The campaign will include television ads, as well as billboard and radio ads. According to the State House News Service, Colorado ran the same ads after legalizing marijuana in 2012.
One 30-second ad highlighted by public safety officials shows a man in a backyard as he holds a steak and repeatedly tries to start grilling. His friends look on awkwardly and one of them rolls her eyes.
“Grilling high is now legal,” the ad says. “Driving to get the propane you forgot isn’t.” Advocates and opponents of marijuana legalization argued over drugged driving during the ballot campaign last year. Voters passed Question 4, which largely legalized marijuana use for adults ages 21 and over.

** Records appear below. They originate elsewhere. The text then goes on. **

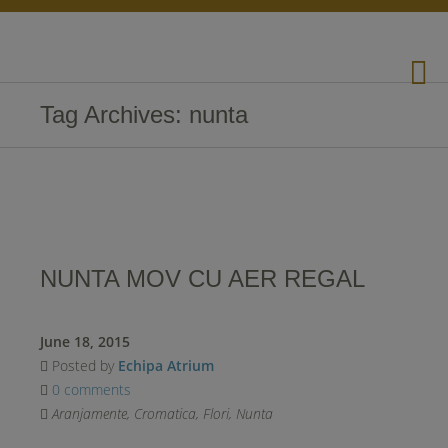
Tag Archives: nunta
NUNTA MOV CU AER REGAL
June 18, 2015
Posted by
Echipa Atrium
0 comments
Aranjamente
,
Cromatica
,
Flori
,
Nunta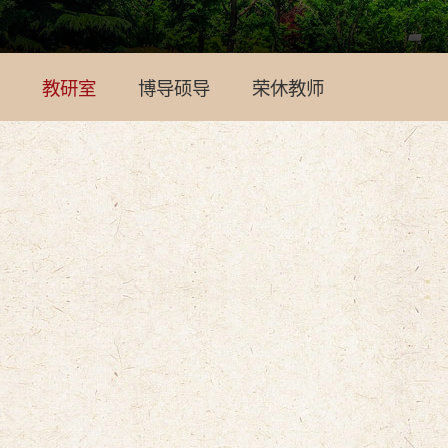
教研室
博导硕导
荣休教师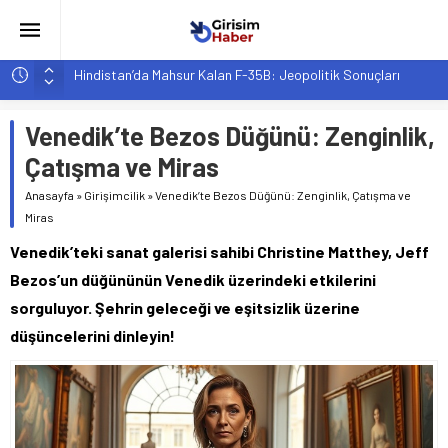
Hindistan’da Mahsur Kalan F-35B: Jeopolitik Sonuçları
Yapay Zeka Destekli Asistanlar: Elon Musk’tan Romantik Bir
Hamle mi?
Venedik’te Bezos Düğünü: Zenginlik,
Girişimcilik ve Yaşam Tarzı: Şehir Değişiminin Nedenleri ve
Çatışma ve Miras
Etkileri
Anasayfa
»
Girişimcilik
»
Venedik’te Bezos Düğünü: Zenginlik, Çatışma ve
YZ ile Tüketici Girişimciliği: Yeni Sosyal Bağlantılar
Miras
Girişimciler İçin MYK Belgeli Personel İstihdamı Neden Artık
Venedik’teki sanat galerisi sahibi Christine Matthey, Jeff
Bir Tercih Değil, Zorunluluk?
Bezos’un düğününün Venedik üzerindeki etkilerini
sorguluyor. Şehrin geleceği ve eşitsizlik üzerine
düşüncelerini dinleyin!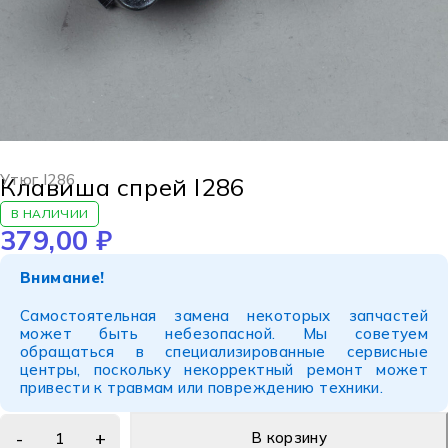
Утюг I286
Клавиша спрей I286
В НАЛИЧИИ
379,00
₽
Внимание!
Самостоятельная замена некоторых запчастей
может быть небезопасной. Мы советуем
обращаться в специализированные сервисные
центры, поскольку некорректный ремонт может
привести к травмам или повреждению техники.
В корзину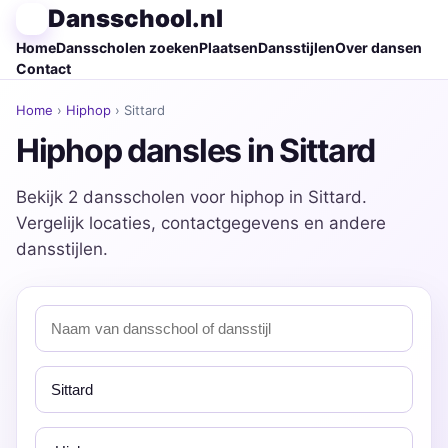
Dansschool.nl
Home
Dansscholen zoeken
Plaatsen
Dansstijlen
Over dansen
Contact
Home
›
Hiphop
› Sittard
Hiphop dansles in Sittard
Bekijk 2 dansscholen voor hiphop in Sittard.
Vergelijk locaties, contactgegevens en andere
dansstijlen.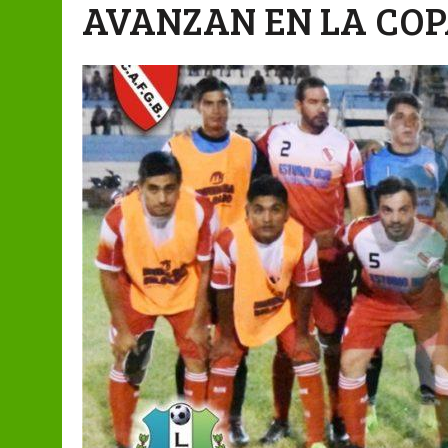
AVANZAN EN LA CO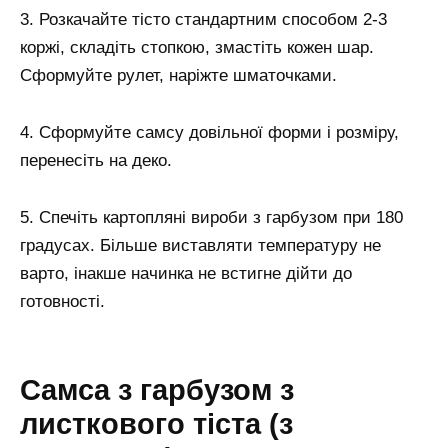
3. Розкачайте тісто стандартним способом 2-3
коржі, складіть стопкою, змастіть кожен шар.
Сформуйте рулет, наріжте шматочками.
4. Сформуйте самсу довільної форми і розміру,
перенесіть на деко.
5. Спечіть картопляні вироби з гарбузом при 180
градусах. Більше виставляти температуру не
варто, інакше начинка не встигне дійти до
готовності.
Самса з гарбузом з
листкового тіста (з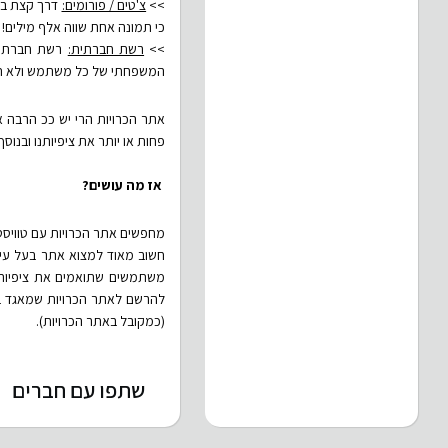
>>
צ'טים / פורומים:
דרך קצת בעי
כי תמונה אחת שווה אלף מילים!
>>
רשת חברתית:
רשת חברתית 
המשפחתי של כל משתמש ולא תמ
אתר הכרויות הרי יש ככ הרבה 
פחות או יותר את ציפיותנו ובנוסף:
אז מה עושים?
מחפשים אתר הכרויות עם טוויסט
חשוב מאוד למצוא אתר בעל עיצוב
משתמשים שתואמים את ציפיותכם
להרשם לאתר הכרויות שמאגד בתו
(כמקובל באתר הכרויות).
שתפו עם חברים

Opponents, including some law enforcement officials, argued the state wasn’t ready for increases in drugged driving that would come after legalization, while legalization proponents said marijuana in a person’s system doesn’t mean they’re impaired due to marijuana’s ability to stay in a person’s system for up to three weeks after use.
Police officers simply need probable cause to pull over somebody they believe is driving while high, they added.
In July, Massachusetts lawmakers rewrote the new marijuana law and added the creation of a commission to study drugged driving.